___ Selected excerpt ___

I would check the two bulk head connector terminals (40 or 60 pin?), by the master cylinder for corrosion. Be careful about spreading open female terminals, you will create another intermittent problem. 
If you want to throw parts at it I would try an engine coolant temp sensor and an inlet air temp sensor.


----------



## allenzachary (Dec 16, 2006)

The problem only happens on cold starts. Once the engine is warm, restarts are smooth.

Does that change the picture at all?


----------



## 47_47 (Sep 11, 2007)

On your next cold start, turn the ignition key to the run position do not crank the engine. You should hear the fuel pump run for 15-30 seconds, humming noise from fuel tank. When the hum stops, turn the key off wait 5 seconds. Repeat two to three times. This will prime the fuel system. If the car starts and runs fine, you have a bad fuel pump check valve. You can either replace the pump or live with it.

___ Records supplied ___

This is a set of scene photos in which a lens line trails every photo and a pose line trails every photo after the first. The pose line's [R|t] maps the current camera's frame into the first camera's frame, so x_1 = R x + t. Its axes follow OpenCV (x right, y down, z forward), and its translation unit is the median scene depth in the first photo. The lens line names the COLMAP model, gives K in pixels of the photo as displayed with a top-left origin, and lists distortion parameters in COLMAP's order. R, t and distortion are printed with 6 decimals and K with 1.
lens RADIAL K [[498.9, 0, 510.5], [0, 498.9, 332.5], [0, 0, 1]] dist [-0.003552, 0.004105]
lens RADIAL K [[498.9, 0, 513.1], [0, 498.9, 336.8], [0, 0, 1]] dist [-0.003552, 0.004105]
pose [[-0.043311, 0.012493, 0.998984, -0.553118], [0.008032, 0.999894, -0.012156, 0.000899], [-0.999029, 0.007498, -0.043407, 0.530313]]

___
___ Records supplied ___

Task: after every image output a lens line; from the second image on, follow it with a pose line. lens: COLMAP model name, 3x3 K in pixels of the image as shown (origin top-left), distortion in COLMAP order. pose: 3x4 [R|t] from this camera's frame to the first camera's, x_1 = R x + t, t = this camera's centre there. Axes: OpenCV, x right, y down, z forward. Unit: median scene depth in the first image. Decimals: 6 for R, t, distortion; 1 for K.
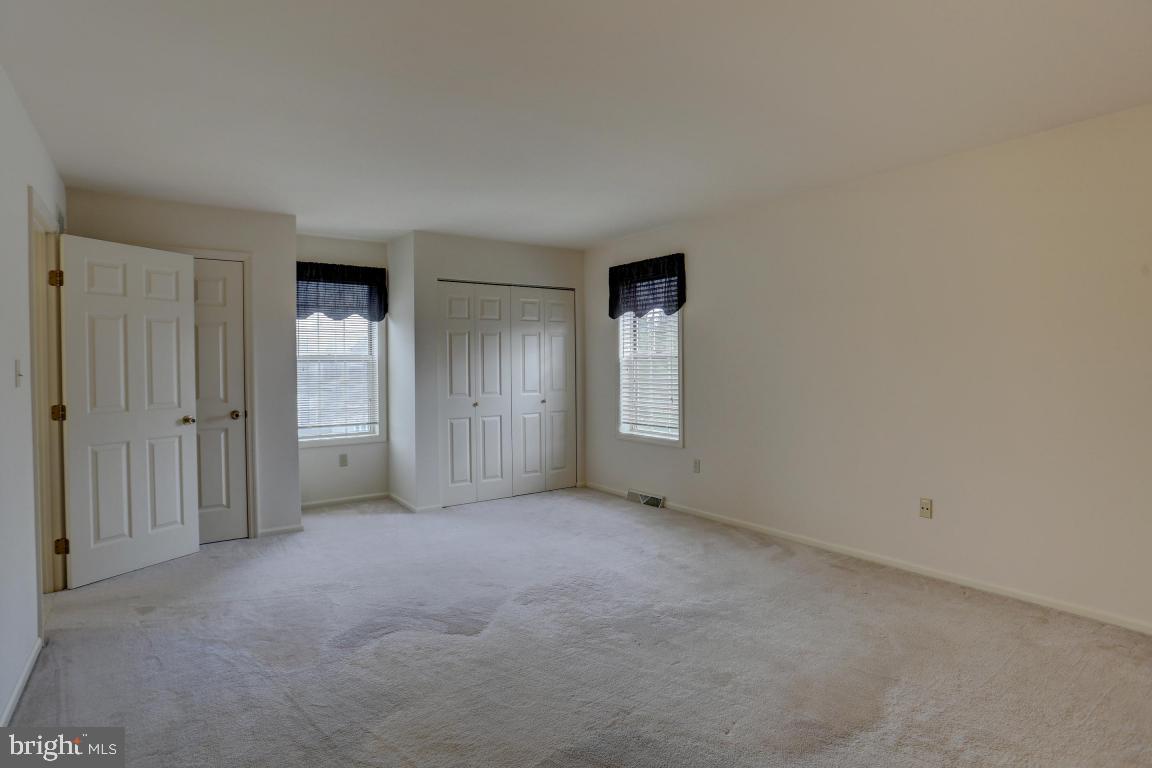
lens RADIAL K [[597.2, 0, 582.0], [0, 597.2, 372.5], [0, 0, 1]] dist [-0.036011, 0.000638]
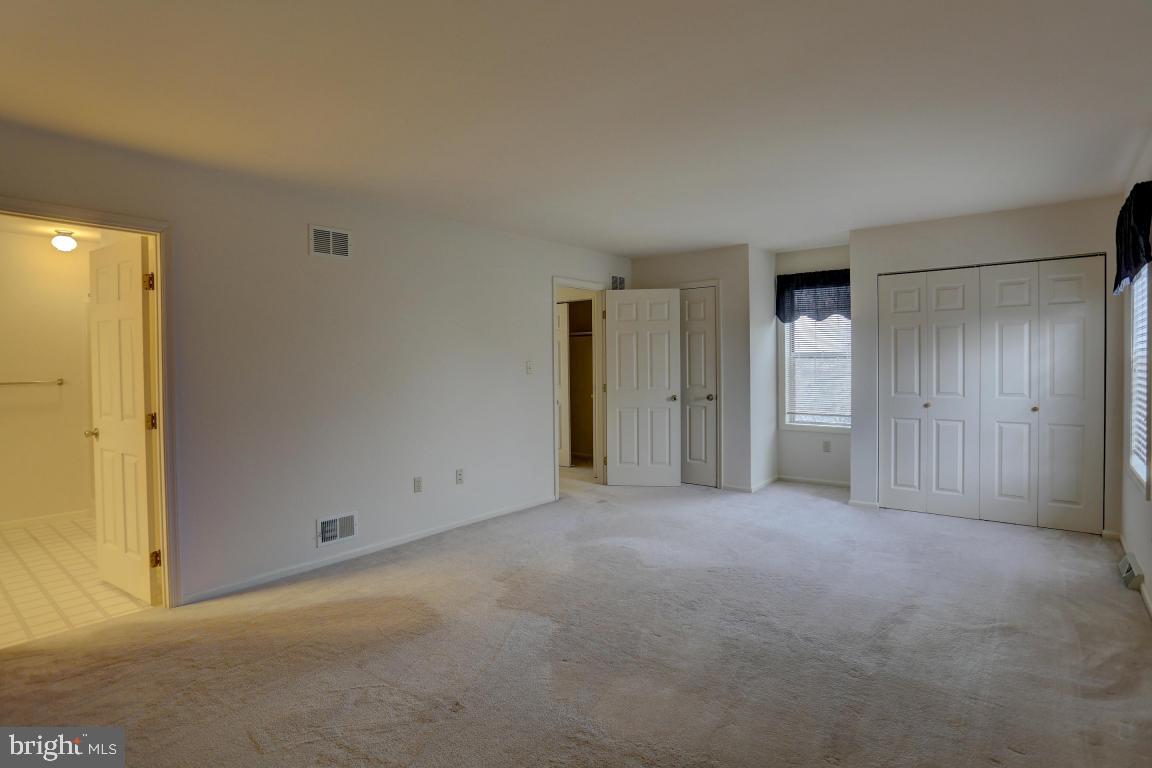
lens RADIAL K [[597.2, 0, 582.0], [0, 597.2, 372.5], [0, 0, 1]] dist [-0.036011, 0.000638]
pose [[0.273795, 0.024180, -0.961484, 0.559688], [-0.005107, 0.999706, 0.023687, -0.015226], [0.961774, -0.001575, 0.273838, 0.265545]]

___
___ Records supplied ___

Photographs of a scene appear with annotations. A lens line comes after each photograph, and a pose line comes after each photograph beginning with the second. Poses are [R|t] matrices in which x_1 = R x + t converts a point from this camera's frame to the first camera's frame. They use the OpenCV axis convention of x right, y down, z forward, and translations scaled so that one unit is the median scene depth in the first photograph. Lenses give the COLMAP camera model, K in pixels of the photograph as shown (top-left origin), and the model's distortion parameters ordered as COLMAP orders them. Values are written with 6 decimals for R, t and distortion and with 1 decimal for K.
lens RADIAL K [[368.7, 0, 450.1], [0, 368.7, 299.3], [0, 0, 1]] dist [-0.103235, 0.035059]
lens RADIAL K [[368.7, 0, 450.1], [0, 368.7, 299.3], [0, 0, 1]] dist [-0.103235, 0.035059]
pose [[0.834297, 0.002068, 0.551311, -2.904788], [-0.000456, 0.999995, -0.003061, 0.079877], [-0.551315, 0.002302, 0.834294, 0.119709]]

___

# Exercise requirements
1 – Please return unchanged the listing lines starting with the line that contains "This is a set" and going on through the line that contains "0.007498, -0.043407, 0.530313]]", with both of those lines included.
2 – Resume the forum thread about the car's trouble on cold starts, picking up right after its final sentence.

# Solved problems
1 –
This is a set of scene photos in which a lens line trails every photo and a pose line trails every photo after the first. The pose line's [R|t] maps the current camera's frame into the first camera's frame, so x_1 = R x + t. Its axes follow OpenCV (x right, y down, z forward), and its translation unit is the median scene depth in the first photo. The lens line names the COLMAP model, gives K in pixels of the photo as displayed with a top-left origin, and lists distortion parameters in COLMAP's order. R, t and distortion are printed with 6 decimals and K with 1.
lens RADIAL K [[498.9, 0, 510.5], [0, 498.9, 332.5], [0, 0, 1]] dist [-0.003552, 0.004105]
lens RADIAL K [[498.9, 0, 513.1], [0, 498.9, 336.8], [0, 0, 1]] dist [-0.003552, 0.004105]
pose [[-0.043311, 0.012493, 0.998984, -0.553118], [0.008032, 0.999894, -0.012156, 0.000899], [-0.999029, 0.007498, -0.043407, 0.530313]]

2 –
You could measure the resistance of the ECT when cold with a DVOM and compare to Ford specs. Off hand, I don't know what it should be, but it should be quite high (50k+ ohms). The hardest part will be hooking up your meter leads. It could be located on a cylinder head or the intake in a coolant passage area. It will have a two wire connector going to it.


----------



## allenzachary (Dec 16, 2006)

Great stuff...I'll try it and let you know.


----------



## allenzachary (Dec 16, 2006)

Your trick worked. It seems to be the fuel pump check valve. 

I'm not sure I want to mess with the removing the fuel tank, so it might be best just to live with it. 

Thanks for your help.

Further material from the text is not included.